The fraud was only uncovered because the Michigan Building and Construction Trades Council, through its Protect Michigan Jobs coalition, hired legal help to scrutinize the petitions. To date, no one has been prosecuted for the submittal of the illegal signatures.
As a comparison, four campaign staffers for former U.S. Rep. Thaddeus McCotter (R-Livonia) were tried and convicted in 2013, accused of cutting and pasting the names and signatures of voters who signed petitions during prior elections into petitions for the 2012 race. McCotter was unable to run for Congress because of the fake signatures. In the McCotter case, Michigan Attorney General Bill Schuette brought the charges against those staffers, but so far, he has brought no legal action in a case with obvious similarities. A spokeswoman for Schuette's office did not return our phone call requesting comment.
Protect Michigan Taxpayers, the front group for the Associated Builders and Contractors, hired Las Vegas-based Silver Bullet LLC to collect the signatures for the petition drive in 2015. In a civil lawsuit filed in Ingham County Circuit Court, court documents filed by Protect Michigan Taxpayers said in addition to the $1.35 million it paid to Silver Bullet, "at least an additional $500,000 was spent in connection with the campaign," and a "substantial portion of this investment in legal fees, printing costs, administrative costs and other out-of-pocket expenses will have to be duplicated as part of a new petition drive." The case was settled out of court several months later, with the terms of the settlement not disclosed.

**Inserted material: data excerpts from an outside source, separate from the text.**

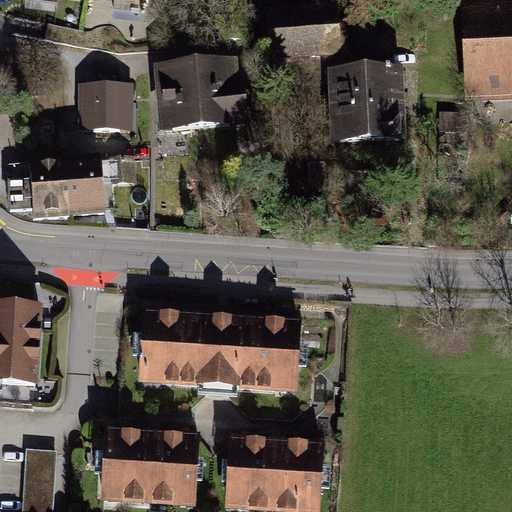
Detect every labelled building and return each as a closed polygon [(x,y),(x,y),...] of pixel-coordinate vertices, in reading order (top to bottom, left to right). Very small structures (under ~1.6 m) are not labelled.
[(150,0),(30,0),(30,2),(149,15),(150,0)] [(343,10),(274,15),(278,70),(349,63),(343,10)] [(511,10),(470,12),(472,90),(511,88),(511,10)] [(337,70),(340,147),(409,144),(405,67),(337,70)] [(265,73),(176,76),(178,133),(268,130),(265,73)] [(127,81),(83,85),(87,138),(131,135),(127,81)] [(108,160),(33,162),(34,182),(13,182),(14,211),(33,210),(34,224),(110,221),(108,160)] [(0,304),(0,387),(43,390),(47,306),(0,304)] [(151,315),(147,388),(302,397),(307,324),(151,315)] [(113,434),(110,511),(125,511),(201,511),(205,437),(113,434)] [(325,511),(330,450),(239,442),(232,511),(325,511)] [(56,511),(59,456),(29,454),(26,511),(56,511)]
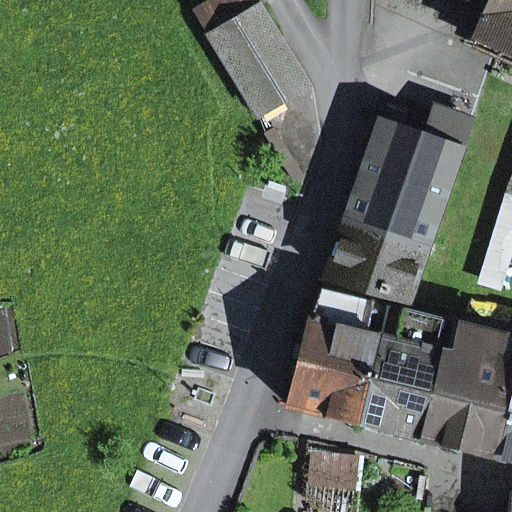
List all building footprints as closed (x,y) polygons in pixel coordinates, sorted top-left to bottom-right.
[(217,0),(197,12),(213,39),(261,11),(254,0),(217,0)] [(511,0),(481,0),(492,5),(484,23),(511,35),(511,0)] [(257,113),(305,84),(261,11),(213,39),(257,113)] [(511,51),(511,35),(484,23),(479,37),(511,51)] [(378,130),(347,222),(424,249),(467,125),(439,115),(427,148),(378,130)] [(347,222),(328,279),(406,302),(424,249),(347,222)] [(321,293),(304,348),(301,361),(289,407),(360,424),(389,310),(321,293)] [(389,310),(360,424),(423,439),(451,326),(389,310)] [(511,340),(451,326),(423,439),(493,457),(511,377),(511,370),(506,370),(511,347),(511,340)] [(301,361),(304,348),(297,347),(294,360),(301,361)] [(511,377),(493,457),(511,461),(511,377)]
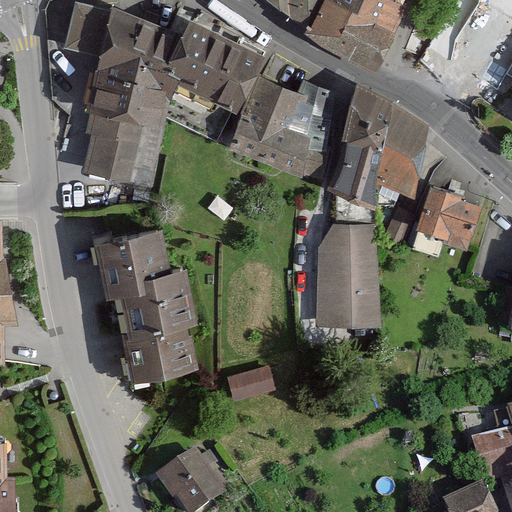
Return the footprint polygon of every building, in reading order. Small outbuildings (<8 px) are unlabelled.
[(286,0),(375,52),(406,0),(286,0)] [(114,14),(77,3),(65,49),(102,57),(100,73),(92,73),(86,101),(92,103),(88,132),(81,168),(130,180),(145,118),(157,121),(168,74),(225,102),(251,51),(183,11),(175,19),(171,33),(115,10),(114,14)] [(299,87),(251,65),(215,137),(316,178),(328,152),(332,85),(299,72),(299,87)] [(342,90),(341,94),(332,128),(338,131),(322,180),(369,200),(371,173),(409,192),(429,132),(342,90)] [(478,199),(425,178),(413,207),(399,202),(386,232),(405,240),(412,222),(460,241),(478,199)] [(377,217),(318,219),(320,323),(379,322),(377,217)] [(158,221),(87,232),(96,288),(111,286),(124,370),(193,359),(178,259),(164,261),(158,221)] [(272,363),(231,372),(237,398),(277,389),(272,363)] [(511,403),(506,407),(511,430),(472,441),(488,484),(502,478),(511,504),(511,403)] [(193,447),(155,475),(182,511),(189,511),(223,487),(193,447)] [(492,511),(479,482),(437,501),(442,511),(492,511)]
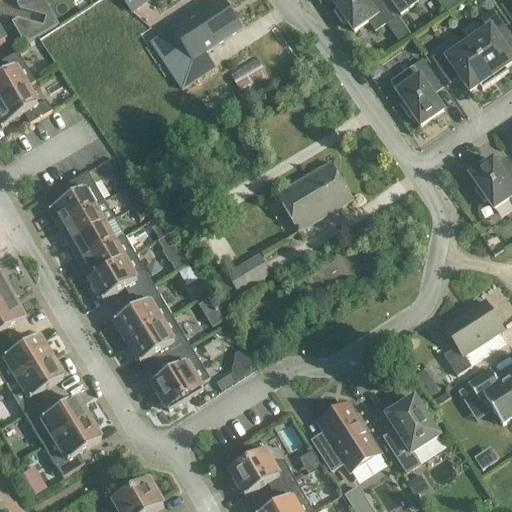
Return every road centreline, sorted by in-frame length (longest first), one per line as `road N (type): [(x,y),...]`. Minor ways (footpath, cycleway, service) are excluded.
road 1 (residential): [(170,445),(298,370),(329,370),(416,316),(428,299),(442,215),(412,172)]
road 2 (residential): [(170,445),(147,448),(0,199)]
road 3 (residential): [(412,172),(319,35),(282,0)]
road 4 (residential): [(511,104),(412,172)]
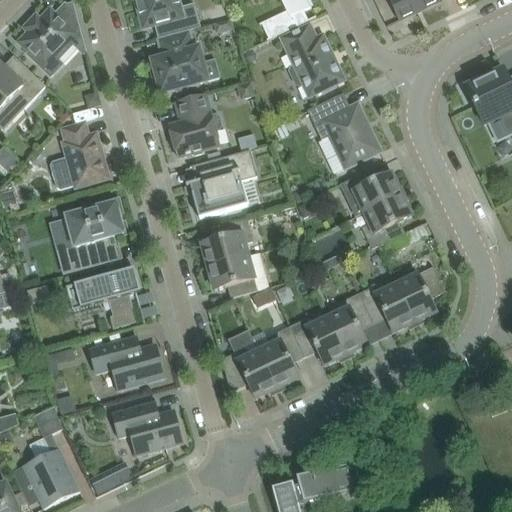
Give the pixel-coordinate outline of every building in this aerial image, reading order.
[(181,9),(178,0),(134,0),(136,5),(140,5),(143,14),(139,15),(143,31),(155,28),(159,41),(189,33),(201,30),(194,6),(181,9)] [(280,0),(288,14),(261,26),(262,27),(269,41),(269,42),(309,24),(309,22),(304,13),(311,9),(306,0),(280,0)] [(440,0),(391,0),(402,22),(442,3),(440,0)] [(85,50),(74,8),(73,5),(72,5),(73,9),(69,10),(65,6),(55,17),(50,12),(41,22),(38,19),(26,32),(29,34),(19,45),(29,54),(27,56),(51,79),(63,66),(55,59),(70,43),(79,52),(80,51),(85,50)] [(231,20),(222,23),(214,26),(217,36),(234,31),(231,20)] [(344,83),(323,39),(316,42),(310,28),(282,41),(289,55),(295,68),(291,70),(290,74),(296,87),(300,88),(304,87),(310,99),(344,83)] [(159,41),(163,59),(152,63),(155,74),(151,75),(155,92),(160,91),(161,97),(176,93),(176,95),(189,91),(188,89),(209,83),(199,49),(194,51),(189,33),(159,41)] [(246,56),(246,61),(250,64),(255,61),(255,56),(250,53),(246,56)] [(0,127),(9,118),(2,112),(12,101),(24,112),(46,89),(19,64),(9,74),(0,65),(0,127)] [(498,144),(511,137),(511,132),(511,130),(511,129),(511,128),(511,79),(508,81),(504,71),(499,74),(499,73),(498,73),(498,74),(494,76),(494,75),(493,76),(493,77),(487,79),(486,77),(468,85),(469,88),(466,90),(484,127),(489,125),(498,144)] [(249,84),(236,88),(238,98),(243,101),(253,98),(249,84)] [(88,96),(85,101),(88,110),(100,106),(96,93),(88,96)] [(370,132),(365,122),(366,122),(366,120),(365,121),(358,107),(351,111),(344,96),(308,114),(322,143),(330,139),(346,171),(381,154),(371,133),(372,133),(371,132),(370,132)] [(182,125),(170,129),(179,160),(192,156),(195,158),(202,156),(203,153),(220,149),(215,133),(219,132),(221,128),(219,119),(216,117),(211,118),(205,97),(176,105),(182,125)] [(76,191),(110,181),(105,163),(103,162),(101,155),(102,154),(97,136),(89,138),(85,125),(62,132),(66,145),(63,145),(67,160),(53,165),(50,169),(56,190),(62,193),(76,189),(76,191)] [(258,180),(250,153),(190,170),(191,171),(194,170),(198,185),(187,188),(187,189),(190,189),(199,221),(248,208),(242,184),(258,180)] [(349,183),(340,188),(345,198),(350,208),(359,204),(365,216),(402,198),(392,176),(380,182),(375,171),(349,183)] [(300,193),(293,196),(297,206),(308,201),(306,195),(300,193)] [(412,219),(402,198),(365,216),(370,227),(362,231),(372,252),(379,249),(406,236),(400,225),(412,219)] [(99,208),(100,210),(65,220),(72,245),(70,249),(59,252),(65,275),(87,269),(86,267),(95,264),(96,267),(121,260),(117,246),(111,248),(109,241),(125,236),(119,216),(122,215),(119,202),(99,208)] [(309,203),(297,208),(302,220),(314,215),(309,203)] [(203,247),(209,270),(249,259),(245,247),(254,245),(248,222),(212,232),(215,243),(203,247)] [(406,236),(379,249),(384,260),(411,247),(406,236)] [(231,301),(258,294),(249,259),(209,270),(215,293),(228,290),(231,301)] [(446,295),(435,270),(418,278),(414,271),(405,276),(408,283),(397,288),(415,325),(437,315),(431,302),(446,295)] [(138,297),(131,272),(67,290),(73,313),(110,303),(114,319),(111,319),(114,331),(137,325),(130,297),(136,296),(136,298),(138,297)] [(382,285),(359,297),(374,327),(387,321),(394,335),(415,325),(397,288),(386,293),(382,285)] [(48,288),(28,294),(31,306),(48,301),(51,300),(48,288)] [(271,290),(263,294),(269,305),(276,302),(271,290)] [(6,296),(1,297),(5,311),(17,307),(13,294),(6,296)] [(340,316),(329,321),(346,358),(368,348),(361,333),(374,327),(359,297),(336,308),(340,316)] [(325,369),(346,358),(329,321),(294,338),(305,360),(318,354),(325,369)] [(271,349),(260,354),(278,391),(299,381),(292,367),(305,360),(294,338),(290,330),(267,341),(271,349)] [(156,348),(140,353),(136,339),(90,352),(97,377),(113,373),(119,393),(165,380),(156,348)] [(74,351),(46,358),(48,367),(57,364),(76,359),(74,351)] [(256,402),(278,391),(260,354),(248,360),(244,352),(222,362),(231,396),(249,387),(256,402)] [(174,414),(158,418),(155,406),(157,406),(156,404),(113,416),(120,441),(132,438),(137,459),(183,446),(174,414)] [(45,441),(63,432),(58,421),(55,409),(34,419),(45,441)] [(16,417),(0,420),(0,428),(2,435),(18,427),(16,417)] [(9,434),(0,438),(0,442),(4,451),(12,447),(13,443),(9,434)] [(37,463),(24,469),(40,504),(44,511),(45,511),(80,495),(72,476),(69,478),(66,471),(68,470),(59,452),(52,437),(45,441),(30,448),(37,463)] [(363,491),(356,466),(298,482),(300,490),(295,492),(299,508),(363,491)] [(92,483),(98,497),(111,490),(105,477),(92,483)] [(0,511),(19,511),(6,485),(0,488),(0,511)] [(294,488),(273,493),(278,511),(300,511),(299,508),(295,492),(294,488)]
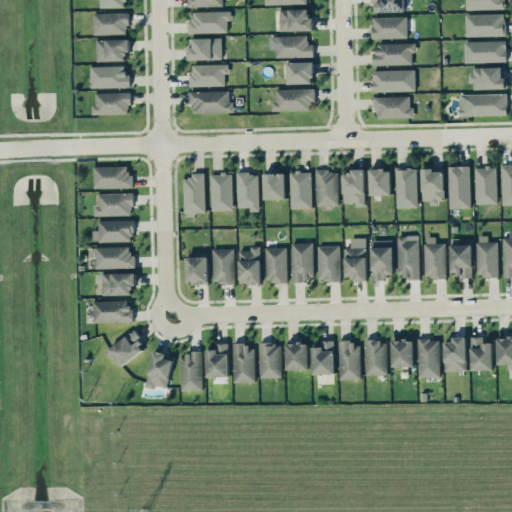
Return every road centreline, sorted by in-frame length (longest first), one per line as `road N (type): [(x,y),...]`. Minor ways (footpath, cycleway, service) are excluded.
road 1 (residential): [(511,304),(168,314),(157,0)]
road 2 (residential): [(0,148),(511,132)]
road 3 (residential): [(339,0),(343,137)]
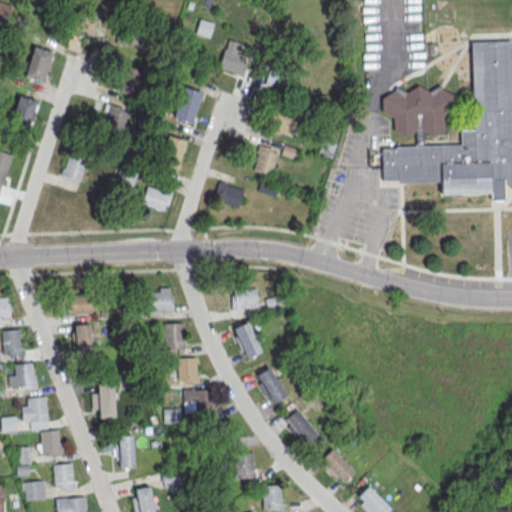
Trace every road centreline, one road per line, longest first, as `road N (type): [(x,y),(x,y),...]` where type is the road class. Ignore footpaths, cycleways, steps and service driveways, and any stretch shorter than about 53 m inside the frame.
road 1 (residential): [(178,251),(236,394),(334,511),(9,256)]
road 2 (residential): [(511,298),(411,290),(236,248),(0,256)]
road 3 (residential): [(79,74),(9,256)]
road 4 (residential): [(229,100),(178,251)]
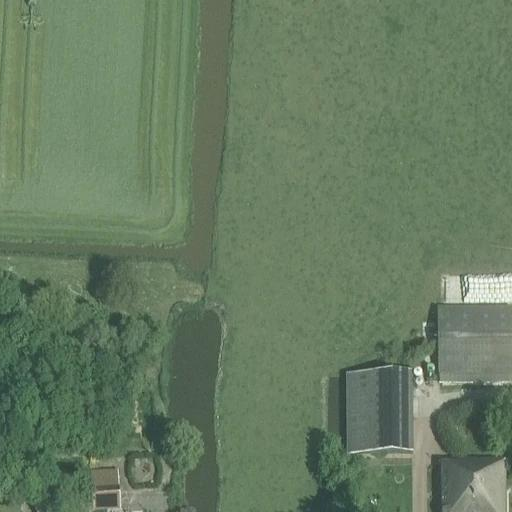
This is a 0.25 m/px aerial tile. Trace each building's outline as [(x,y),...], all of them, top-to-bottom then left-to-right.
[(438,377),(511,376),(511,310),(438,311),(438,377)] [(346,456),(355,456),(412,456),(412,377),(345,377),(346,456)] [(178,456),(156,457),(157,477),(179,477),(178,456)] [(440,467),(440,511),(505,511),(505,465),(461,465),(461,467),(440,467)] [(108,511),(119,511),(116,474),(90,476),(93,511),(108,511)] [(35,508),(37,511),(62,511),(70,508),(60,492),(35,508)]
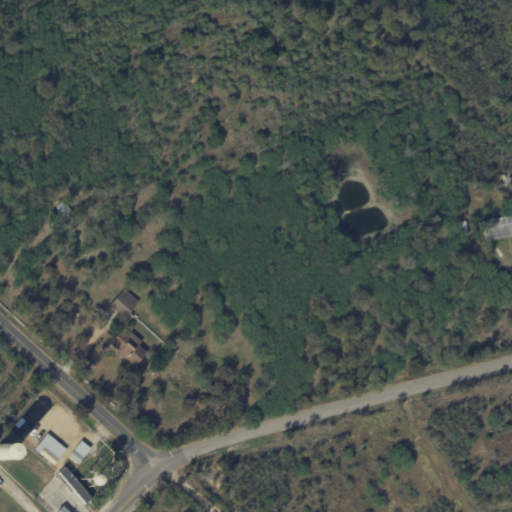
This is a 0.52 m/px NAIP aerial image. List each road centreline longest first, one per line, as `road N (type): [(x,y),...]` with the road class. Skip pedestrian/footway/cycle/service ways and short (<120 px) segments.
road 1 (residential): [(155,467),(257,428),(511,361)]
road 2 (residential): [(0,320),(155,467)]
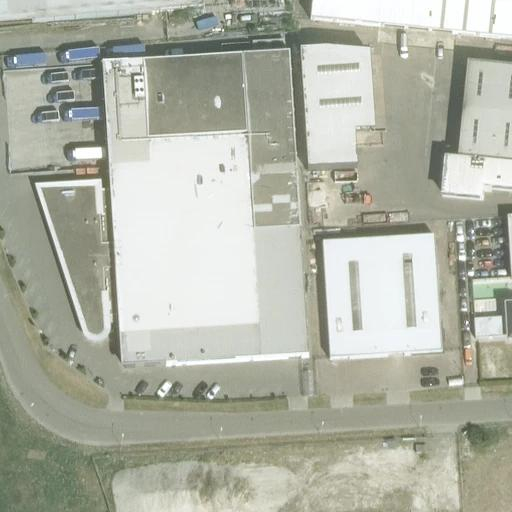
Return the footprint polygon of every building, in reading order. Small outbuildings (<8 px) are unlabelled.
[(203,7),(202,0),(0,0),(0,17),(31,15),(32,24),(212,9),(211,7),(203,7)] [(511,0),(312,0),(310,20),(511,40),(511,0)] [(286,41),(234,42),(234,54),(287,53),(286,41)] [(326,51),(300,53),(308,172),(357,169),(355,134),(375,133),(370,55),(326,51)] [(306,358),(287,54),(102,66),(110,191),(98,192),(98,186),(39,190),(86,335),(89,339),(93,341),(98,341),(102,339),(105,336),(107,331),(106,319),(118,318),(121,370),(306,358)] [(483,190),(511,192),(511,68),(467,64),(457,160),(444,158),(440,197),(481,201),(483,190)] [(511,218),(507,219),(511,280),(511,306),(506,306),(507,319),(474,321),(475,340),(508,338),(508,341),(511,340),(511,218)] [(434,237),(322,244),(330,361),(442,354),(434,237)] [(502,296),(501,279),(475,281),(476,298),(502,296)]
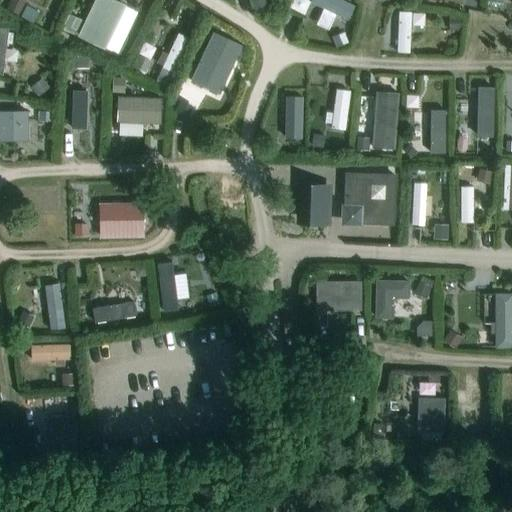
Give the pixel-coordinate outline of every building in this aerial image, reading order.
[(104,0),(90,30),(126,47),(135,28),(127,24),(137,0),(104,0)] [(333,0),(362,11),(366,0),(333,0)] [(341,18),(346,7),(334,1),(328,12),(341,18)] [(423,44),(424,14),(411,14),(410,44),(423,44)] [(0,58),(25,64),(30,41),(17,38),(21,21),(7,18),(0,48),(0,58)] [(175,21),(168,37),(180,42),(187,26),(175,21)] [(186,63),(201,28),(189,23),(174,58),(186,63)] [(231,86),(255,38),(225,23),(201,71),(231,86)] [(166,70),(178,76),(184,64),(172,58),(166,70)] [(89,97),(90,65),(79,64),(77,96),(89,97)] [(491,88),(492,65),(482,65),(481,88),(491,88)] [(342,124),(359,125),(361,78),(344,78),(342,124)] [(483,100),(483,125),(508,125),(508,80),(492,81),(493,100),(483,100)] [(408,139),(410,83),(387,82),(384,138),(408,139)] [(155,124),(155,115),(173,115),(174,88),(130,86),(129,122),(155,124)] [(291,117),(303,120),(310,90),(298,87),(291,117)] [(383,117),(384,95),(373,95),(372,117),(383,117)] [(50,131),(50,113),(40,113),(40,99),(7,100),(8,132),(50,131)] [(458,100),(441,100),(442,131),(458,131),(458,100)] [(96,109),(89,121),(100,126),(106,114),(96,109)] [(483,133),(467,133),(467,145),(483,145),(483,133)] [(425,172),(423,215),(436,215),(438,173),(425,172)] [(340,224),(361,225),(361,224),(393,225),(395,174),(345,173),(344,204),(341,204),(340,224)] [(484,213),(485,177),(473,177),(472,213),(484,213)] [(330,226),(331,184),(297,182),(295,224),(330,226)] [(145,219),(159,219),(158,185),(144,185),(145,219)] [(67,269),(54,269),(55,304),(68,303),(67,269)] [(325,297),(365,299),(367,270),(327,269),(325,297)] [(418,305),(418,270),(385,271),(386,305),(418,305)] [(500,305),(501,335),(511,334),(511,283),(495,284),(496,305),(500,305)] [(145,292),(102,293),(103,310),(146,308),(145,292)] [(219,303),(216,292),(206,296),(209,307),(219,303)] [(458,319),(453,331),(466,337),(471,324),(458,319)] [(39,331),(39,349),(80,348),(80,330),(39,331)] [(42,374),(54,370),(50,356),(37,360),(42,374)] [(428,387),(428,408),(454,407),(453,386),(428,387)] [(485,421),(498,421),(497,390),(484,390),(485,421)]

"This constant focus by the ABC on eliminating the state's prevailing wage law is disturbing and galling," said Patrick Devlin, secretary-treasurer of the Michigan Building and Construction Trades Council and a co-chair of Protect Michigan Jobs. "Protect Michigan Taxpayers should be investigated to determine the role of its leaders in managing the campaign and submitting invalid signatures. It is vital that those charged with enforcing state election laws determine what leaders of this organization knew about the petition collection process and when they learned that they had faulty signatures."